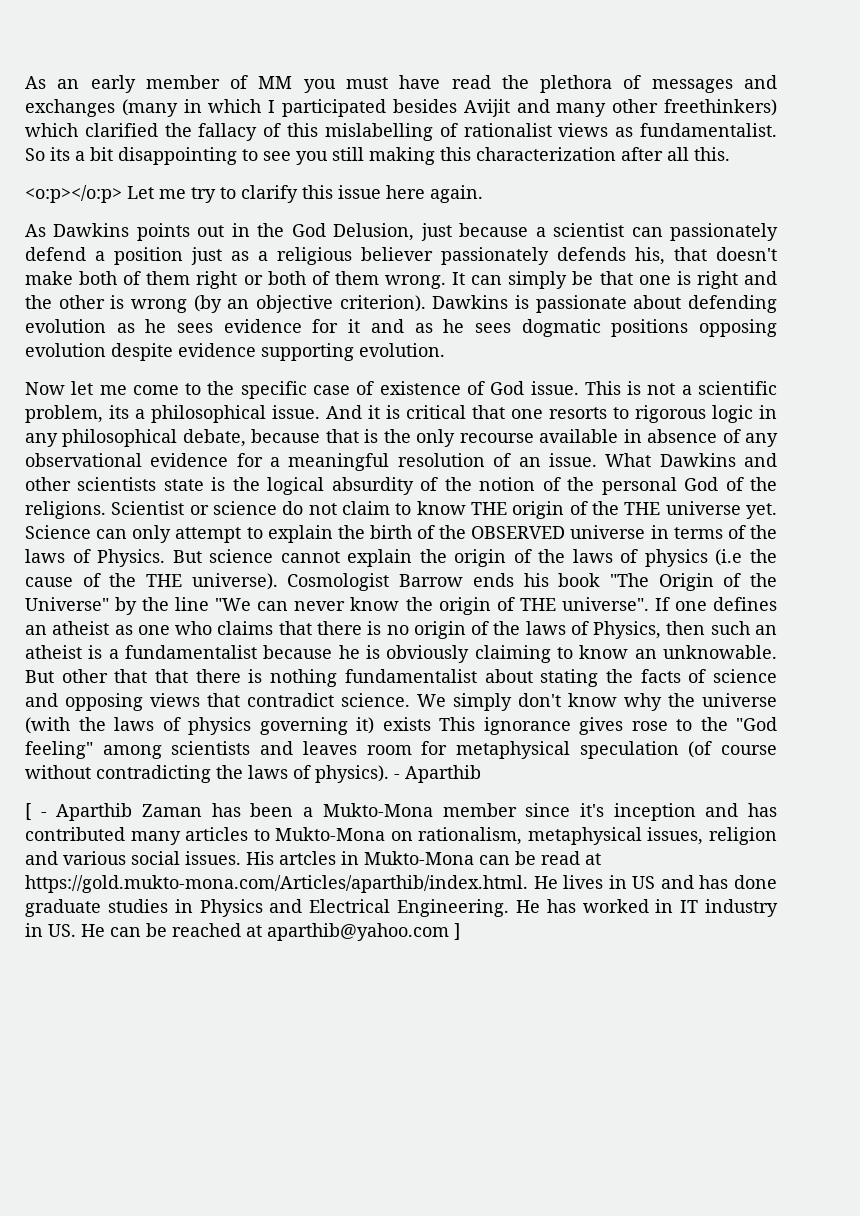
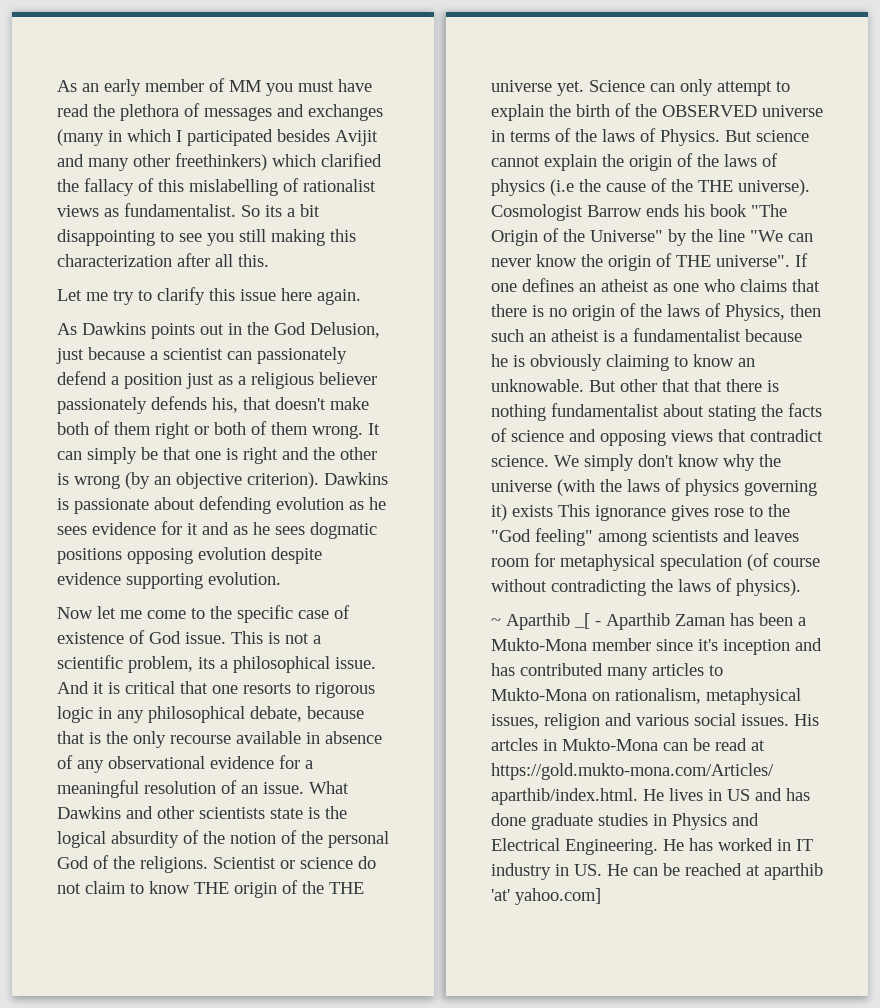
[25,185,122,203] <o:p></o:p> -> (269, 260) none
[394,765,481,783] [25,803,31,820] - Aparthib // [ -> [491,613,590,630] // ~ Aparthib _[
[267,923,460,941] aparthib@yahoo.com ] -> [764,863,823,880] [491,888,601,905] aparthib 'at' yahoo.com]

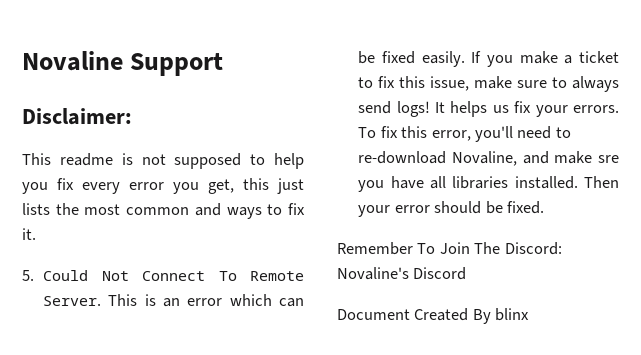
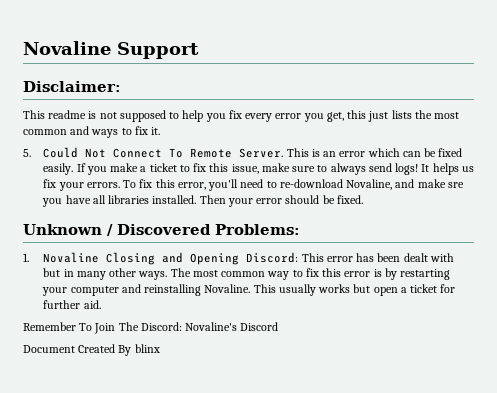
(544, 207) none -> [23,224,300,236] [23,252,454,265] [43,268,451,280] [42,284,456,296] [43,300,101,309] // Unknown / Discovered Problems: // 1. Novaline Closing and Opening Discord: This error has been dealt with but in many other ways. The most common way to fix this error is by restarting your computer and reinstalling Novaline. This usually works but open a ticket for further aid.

...

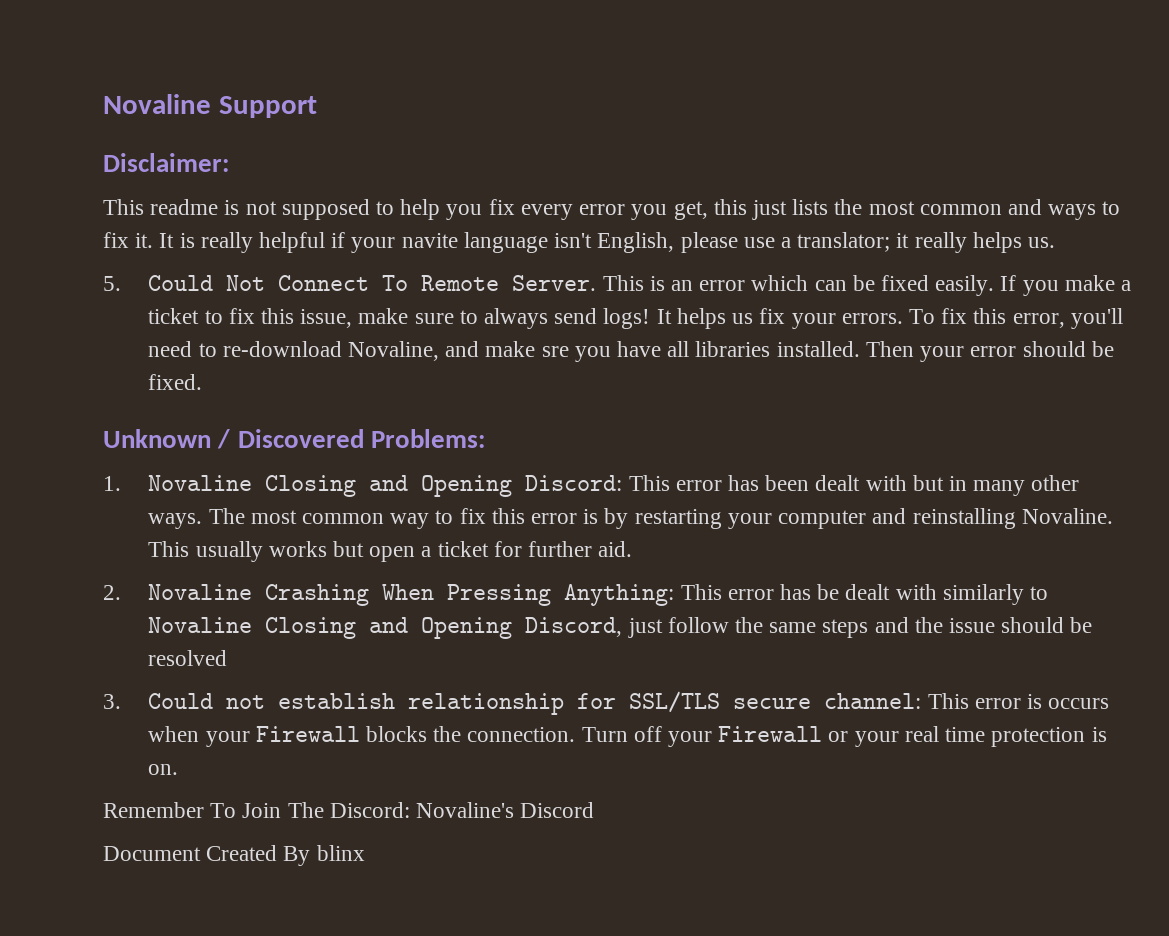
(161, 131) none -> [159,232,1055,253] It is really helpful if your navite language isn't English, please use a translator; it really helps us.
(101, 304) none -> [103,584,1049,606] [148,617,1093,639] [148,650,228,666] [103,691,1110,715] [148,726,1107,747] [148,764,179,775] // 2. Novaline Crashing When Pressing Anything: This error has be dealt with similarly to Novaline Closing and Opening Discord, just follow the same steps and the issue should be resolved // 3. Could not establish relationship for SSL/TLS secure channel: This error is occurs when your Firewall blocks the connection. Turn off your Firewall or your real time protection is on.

ABOUT THIS EXERCISE:
Whenever a line in the entries above includes the word "with", pull that line out.

OUTPUT FOR THIS TASK:
(544, 207) none -> [23,224,300,236] [23,252,454,265] [43,268,451,280] [42,284,456,296] [43,300,101,309] // Unknown / Discovered Problems: // 1. Novaline Closing and Opening Discord: This error has been dealt with but in many other ways. The most common way to fix this error is by restarting your computer and reinstalling Novaline. This usually works but open a ticket for further aid.
(101, 304) none -> [103,584,1049,606] [148,617,1093,639] [148,650,228,666] [103,691,1110,715] [148,726,1107,747] [148,764,179,775] // 2. Novaline Crashing When Pressing Anything: This error has be dealt with similarly to Novaline Closing and Opening Discord, just follow the same steps and the issue should be resolved // 3. Could not establish relationship for SSL/TLS secure channel: This error is occurs when your Firewall blocks the connection. Turn off your Firewall or your real time protection is on.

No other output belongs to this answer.